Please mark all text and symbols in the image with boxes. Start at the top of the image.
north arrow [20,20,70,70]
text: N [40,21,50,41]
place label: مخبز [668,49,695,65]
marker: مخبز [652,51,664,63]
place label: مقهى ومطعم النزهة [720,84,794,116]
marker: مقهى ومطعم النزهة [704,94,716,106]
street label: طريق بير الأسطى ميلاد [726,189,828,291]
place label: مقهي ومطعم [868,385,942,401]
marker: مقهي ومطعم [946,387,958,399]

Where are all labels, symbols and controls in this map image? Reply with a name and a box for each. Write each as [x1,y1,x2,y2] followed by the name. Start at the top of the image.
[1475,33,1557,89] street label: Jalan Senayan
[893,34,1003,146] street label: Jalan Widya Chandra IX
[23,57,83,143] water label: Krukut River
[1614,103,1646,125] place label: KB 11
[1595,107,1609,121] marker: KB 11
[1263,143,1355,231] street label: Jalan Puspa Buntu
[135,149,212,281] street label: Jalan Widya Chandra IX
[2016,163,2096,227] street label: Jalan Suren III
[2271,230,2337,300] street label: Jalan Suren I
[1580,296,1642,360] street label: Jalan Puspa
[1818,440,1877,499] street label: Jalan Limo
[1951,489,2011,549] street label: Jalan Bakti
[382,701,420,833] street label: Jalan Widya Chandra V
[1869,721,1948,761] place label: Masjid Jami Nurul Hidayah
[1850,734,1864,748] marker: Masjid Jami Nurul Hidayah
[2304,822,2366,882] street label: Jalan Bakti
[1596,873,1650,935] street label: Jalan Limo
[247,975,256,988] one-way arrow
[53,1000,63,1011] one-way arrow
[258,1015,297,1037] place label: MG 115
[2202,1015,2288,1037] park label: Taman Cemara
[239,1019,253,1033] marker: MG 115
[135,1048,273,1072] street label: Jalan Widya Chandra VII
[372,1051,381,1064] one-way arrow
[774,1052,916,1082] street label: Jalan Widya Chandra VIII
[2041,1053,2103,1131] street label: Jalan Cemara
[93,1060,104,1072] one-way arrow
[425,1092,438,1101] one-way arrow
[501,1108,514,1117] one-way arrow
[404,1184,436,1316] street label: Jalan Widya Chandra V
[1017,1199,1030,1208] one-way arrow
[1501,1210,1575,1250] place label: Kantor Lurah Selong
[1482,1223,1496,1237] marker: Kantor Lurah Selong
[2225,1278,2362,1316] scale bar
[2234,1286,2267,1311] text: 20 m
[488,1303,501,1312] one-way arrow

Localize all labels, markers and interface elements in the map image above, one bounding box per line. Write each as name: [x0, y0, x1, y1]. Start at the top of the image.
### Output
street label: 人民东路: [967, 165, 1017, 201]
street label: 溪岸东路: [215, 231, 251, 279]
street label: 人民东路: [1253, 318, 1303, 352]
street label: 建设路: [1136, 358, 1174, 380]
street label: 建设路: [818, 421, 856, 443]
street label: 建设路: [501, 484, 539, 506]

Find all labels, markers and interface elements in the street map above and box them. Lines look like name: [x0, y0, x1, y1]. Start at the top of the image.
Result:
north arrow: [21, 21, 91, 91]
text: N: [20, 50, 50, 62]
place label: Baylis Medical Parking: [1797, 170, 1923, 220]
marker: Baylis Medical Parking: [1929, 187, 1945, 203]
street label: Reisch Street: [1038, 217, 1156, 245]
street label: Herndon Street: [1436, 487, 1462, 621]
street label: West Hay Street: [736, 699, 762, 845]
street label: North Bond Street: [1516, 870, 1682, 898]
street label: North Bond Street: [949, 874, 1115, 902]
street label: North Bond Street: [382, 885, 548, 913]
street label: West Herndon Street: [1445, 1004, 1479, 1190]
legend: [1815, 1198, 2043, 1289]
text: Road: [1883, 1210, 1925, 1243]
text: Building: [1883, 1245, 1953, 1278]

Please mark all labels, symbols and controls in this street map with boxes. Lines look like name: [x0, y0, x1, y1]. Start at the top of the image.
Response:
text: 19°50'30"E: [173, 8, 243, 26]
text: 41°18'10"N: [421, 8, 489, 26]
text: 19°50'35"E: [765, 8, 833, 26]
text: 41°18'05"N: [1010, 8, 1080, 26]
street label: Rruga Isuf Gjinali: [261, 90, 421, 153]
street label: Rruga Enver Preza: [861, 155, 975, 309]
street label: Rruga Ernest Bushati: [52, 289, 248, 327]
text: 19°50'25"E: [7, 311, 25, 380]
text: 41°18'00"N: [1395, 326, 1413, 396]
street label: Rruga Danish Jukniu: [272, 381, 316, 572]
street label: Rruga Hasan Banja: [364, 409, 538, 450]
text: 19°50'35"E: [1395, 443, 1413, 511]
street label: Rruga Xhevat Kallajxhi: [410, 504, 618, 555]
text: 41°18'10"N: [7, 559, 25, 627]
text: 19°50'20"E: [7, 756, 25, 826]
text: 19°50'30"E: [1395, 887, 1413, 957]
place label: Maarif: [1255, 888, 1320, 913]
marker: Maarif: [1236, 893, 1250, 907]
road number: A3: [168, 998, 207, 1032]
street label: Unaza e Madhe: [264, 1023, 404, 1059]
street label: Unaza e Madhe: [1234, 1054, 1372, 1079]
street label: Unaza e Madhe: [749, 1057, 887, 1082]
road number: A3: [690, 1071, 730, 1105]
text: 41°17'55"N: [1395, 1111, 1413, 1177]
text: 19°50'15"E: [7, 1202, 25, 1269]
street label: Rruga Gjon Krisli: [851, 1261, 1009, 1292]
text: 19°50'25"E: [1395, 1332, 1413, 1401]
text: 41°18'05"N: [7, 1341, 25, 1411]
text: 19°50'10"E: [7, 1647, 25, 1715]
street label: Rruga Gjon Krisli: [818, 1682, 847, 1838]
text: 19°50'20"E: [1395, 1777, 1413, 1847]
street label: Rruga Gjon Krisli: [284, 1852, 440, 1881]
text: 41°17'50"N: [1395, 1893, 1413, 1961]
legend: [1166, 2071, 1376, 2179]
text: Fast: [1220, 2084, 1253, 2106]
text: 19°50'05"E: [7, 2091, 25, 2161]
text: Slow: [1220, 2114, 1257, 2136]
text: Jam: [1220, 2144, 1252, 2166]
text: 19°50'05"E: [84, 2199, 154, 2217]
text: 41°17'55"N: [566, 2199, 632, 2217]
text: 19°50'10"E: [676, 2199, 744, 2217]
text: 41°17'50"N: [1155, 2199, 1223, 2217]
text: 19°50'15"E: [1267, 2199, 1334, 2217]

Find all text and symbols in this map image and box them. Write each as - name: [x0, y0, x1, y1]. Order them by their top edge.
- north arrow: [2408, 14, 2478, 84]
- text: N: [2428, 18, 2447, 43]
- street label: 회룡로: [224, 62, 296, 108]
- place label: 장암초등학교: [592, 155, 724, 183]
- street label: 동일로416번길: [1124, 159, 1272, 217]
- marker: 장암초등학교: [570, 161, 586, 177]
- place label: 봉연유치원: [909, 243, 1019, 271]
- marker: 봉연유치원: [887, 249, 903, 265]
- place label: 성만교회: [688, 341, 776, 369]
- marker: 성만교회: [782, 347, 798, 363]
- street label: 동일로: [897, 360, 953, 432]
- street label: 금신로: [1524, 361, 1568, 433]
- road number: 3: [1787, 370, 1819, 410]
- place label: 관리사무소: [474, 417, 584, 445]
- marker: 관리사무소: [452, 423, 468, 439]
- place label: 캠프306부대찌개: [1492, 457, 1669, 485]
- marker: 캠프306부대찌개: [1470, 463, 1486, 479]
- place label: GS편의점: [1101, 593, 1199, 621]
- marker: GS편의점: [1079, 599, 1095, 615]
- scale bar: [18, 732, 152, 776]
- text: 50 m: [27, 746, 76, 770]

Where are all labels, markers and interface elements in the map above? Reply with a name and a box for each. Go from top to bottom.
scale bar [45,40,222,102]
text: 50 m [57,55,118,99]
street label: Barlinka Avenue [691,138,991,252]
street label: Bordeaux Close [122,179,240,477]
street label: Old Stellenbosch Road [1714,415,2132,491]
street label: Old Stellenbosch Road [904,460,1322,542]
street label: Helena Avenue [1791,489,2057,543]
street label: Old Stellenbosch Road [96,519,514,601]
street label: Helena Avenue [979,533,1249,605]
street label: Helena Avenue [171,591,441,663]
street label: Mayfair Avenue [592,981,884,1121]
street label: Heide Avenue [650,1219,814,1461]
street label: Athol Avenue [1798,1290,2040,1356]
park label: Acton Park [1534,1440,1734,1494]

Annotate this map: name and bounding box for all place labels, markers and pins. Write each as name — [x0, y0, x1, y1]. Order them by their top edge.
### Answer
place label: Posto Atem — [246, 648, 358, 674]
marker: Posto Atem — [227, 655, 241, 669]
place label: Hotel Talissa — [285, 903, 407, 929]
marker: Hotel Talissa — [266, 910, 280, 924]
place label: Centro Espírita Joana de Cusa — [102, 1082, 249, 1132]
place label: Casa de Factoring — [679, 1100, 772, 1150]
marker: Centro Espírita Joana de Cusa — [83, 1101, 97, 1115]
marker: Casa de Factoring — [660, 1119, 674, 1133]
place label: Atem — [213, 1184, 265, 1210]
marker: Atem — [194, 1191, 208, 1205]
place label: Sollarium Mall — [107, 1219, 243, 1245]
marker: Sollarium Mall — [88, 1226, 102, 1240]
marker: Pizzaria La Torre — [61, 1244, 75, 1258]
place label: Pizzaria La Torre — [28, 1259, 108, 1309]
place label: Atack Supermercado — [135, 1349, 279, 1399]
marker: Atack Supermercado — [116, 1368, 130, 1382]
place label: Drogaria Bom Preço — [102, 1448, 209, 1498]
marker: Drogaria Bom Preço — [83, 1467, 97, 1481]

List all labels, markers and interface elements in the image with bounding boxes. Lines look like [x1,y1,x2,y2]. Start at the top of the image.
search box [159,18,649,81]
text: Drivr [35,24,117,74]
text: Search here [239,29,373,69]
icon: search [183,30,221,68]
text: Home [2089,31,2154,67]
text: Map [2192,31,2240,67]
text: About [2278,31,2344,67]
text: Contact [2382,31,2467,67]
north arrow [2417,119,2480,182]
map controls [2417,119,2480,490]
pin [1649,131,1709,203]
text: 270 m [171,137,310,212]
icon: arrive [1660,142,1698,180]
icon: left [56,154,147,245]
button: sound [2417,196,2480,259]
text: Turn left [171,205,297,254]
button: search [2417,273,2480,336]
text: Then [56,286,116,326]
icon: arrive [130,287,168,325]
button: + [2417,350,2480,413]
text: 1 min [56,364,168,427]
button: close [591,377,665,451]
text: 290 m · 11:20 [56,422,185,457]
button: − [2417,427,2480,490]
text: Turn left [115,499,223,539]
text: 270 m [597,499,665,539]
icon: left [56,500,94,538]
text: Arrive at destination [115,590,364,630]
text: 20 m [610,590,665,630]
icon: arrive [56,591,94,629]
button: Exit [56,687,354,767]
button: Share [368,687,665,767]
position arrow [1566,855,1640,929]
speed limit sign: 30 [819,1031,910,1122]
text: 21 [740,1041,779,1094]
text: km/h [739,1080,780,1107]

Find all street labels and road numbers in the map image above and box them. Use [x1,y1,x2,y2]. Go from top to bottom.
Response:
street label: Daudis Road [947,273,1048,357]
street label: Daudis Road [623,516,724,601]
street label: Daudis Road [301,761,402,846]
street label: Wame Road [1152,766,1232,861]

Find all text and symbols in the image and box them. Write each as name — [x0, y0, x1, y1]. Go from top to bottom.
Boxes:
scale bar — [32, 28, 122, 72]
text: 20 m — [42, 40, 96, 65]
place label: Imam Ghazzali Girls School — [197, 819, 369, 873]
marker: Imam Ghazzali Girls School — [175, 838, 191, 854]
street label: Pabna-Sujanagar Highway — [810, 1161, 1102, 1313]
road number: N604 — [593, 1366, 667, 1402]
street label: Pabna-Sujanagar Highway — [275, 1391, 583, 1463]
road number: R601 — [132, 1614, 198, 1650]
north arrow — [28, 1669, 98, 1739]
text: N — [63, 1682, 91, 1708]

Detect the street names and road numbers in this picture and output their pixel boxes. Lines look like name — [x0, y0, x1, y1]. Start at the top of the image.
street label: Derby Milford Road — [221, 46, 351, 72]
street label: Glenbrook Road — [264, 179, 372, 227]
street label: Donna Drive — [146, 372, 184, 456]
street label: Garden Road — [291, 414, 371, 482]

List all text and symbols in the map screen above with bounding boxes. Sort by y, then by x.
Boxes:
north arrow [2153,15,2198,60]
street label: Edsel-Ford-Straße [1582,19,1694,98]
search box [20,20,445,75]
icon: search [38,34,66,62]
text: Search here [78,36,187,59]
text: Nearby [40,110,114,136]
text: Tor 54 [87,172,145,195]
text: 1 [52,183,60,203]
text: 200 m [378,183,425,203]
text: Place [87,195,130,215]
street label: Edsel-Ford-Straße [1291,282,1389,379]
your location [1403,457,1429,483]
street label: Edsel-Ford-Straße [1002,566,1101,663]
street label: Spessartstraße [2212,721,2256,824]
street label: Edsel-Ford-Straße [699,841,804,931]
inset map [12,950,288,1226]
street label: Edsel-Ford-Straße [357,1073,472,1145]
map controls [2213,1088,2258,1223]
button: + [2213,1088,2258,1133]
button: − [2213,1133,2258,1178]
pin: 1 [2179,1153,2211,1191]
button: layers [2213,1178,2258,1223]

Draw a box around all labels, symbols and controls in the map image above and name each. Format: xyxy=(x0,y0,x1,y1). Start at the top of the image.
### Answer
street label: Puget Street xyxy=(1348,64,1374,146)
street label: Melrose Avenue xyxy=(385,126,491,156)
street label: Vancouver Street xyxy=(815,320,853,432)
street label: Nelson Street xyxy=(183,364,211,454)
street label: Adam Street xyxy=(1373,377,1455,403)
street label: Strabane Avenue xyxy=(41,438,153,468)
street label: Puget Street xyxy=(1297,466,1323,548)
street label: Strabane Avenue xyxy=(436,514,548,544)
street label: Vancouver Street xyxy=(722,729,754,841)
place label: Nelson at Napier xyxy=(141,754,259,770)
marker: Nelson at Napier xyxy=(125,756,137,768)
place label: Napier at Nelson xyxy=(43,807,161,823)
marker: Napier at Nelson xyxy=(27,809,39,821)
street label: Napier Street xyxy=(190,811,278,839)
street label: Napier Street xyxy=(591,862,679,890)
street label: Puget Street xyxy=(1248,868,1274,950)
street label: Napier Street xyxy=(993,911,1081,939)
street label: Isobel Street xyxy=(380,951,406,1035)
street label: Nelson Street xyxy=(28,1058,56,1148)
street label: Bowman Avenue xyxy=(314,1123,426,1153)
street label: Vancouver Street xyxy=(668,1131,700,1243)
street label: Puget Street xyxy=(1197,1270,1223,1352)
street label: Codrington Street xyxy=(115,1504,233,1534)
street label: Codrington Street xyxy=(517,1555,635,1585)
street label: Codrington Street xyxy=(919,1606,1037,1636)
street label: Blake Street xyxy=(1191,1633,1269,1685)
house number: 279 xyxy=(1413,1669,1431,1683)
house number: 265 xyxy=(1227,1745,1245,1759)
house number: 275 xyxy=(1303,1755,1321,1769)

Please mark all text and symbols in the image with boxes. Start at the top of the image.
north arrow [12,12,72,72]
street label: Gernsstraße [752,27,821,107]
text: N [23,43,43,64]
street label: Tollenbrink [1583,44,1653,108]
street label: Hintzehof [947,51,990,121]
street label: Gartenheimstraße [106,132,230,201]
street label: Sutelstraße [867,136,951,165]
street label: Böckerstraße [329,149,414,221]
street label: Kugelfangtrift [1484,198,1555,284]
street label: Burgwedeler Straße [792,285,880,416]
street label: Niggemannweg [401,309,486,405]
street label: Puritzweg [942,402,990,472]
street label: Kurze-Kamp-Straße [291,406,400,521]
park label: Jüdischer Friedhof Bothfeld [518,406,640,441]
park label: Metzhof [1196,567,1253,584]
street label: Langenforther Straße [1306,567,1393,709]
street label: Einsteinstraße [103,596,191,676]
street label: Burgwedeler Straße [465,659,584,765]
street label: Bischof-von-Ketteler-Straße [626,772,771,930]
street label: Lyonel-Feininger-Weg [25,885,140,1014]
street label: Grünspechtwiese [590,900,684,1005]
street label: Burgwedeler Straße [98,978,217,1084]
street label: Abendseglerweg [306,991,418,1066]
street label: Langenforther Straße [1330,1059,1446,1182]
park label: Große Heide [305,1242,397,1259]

* _The task_
Please give back exactly the lines of this listing beginning at the line with "Detect the street" and ending with the line with "List all text", both included, and nothing else.

* _Solution to the problem_
Detect the street names and road numbers in this picture and output their pixel boxes. Lines look like name — [x0, y0, x1, y1]. Start at the top of the image.
street label: Derby Milford Road — [221, 46, 351, 72]
street label: Glenbrook Road — [264, 179, 372, 227]
street label: Donna Drive — [146, 372, 184, 456]
street label: Garden Road — [291, 414, 371, 482]

List all text and symbols in the map screen above with bounding boxes. Sort by y, then by x.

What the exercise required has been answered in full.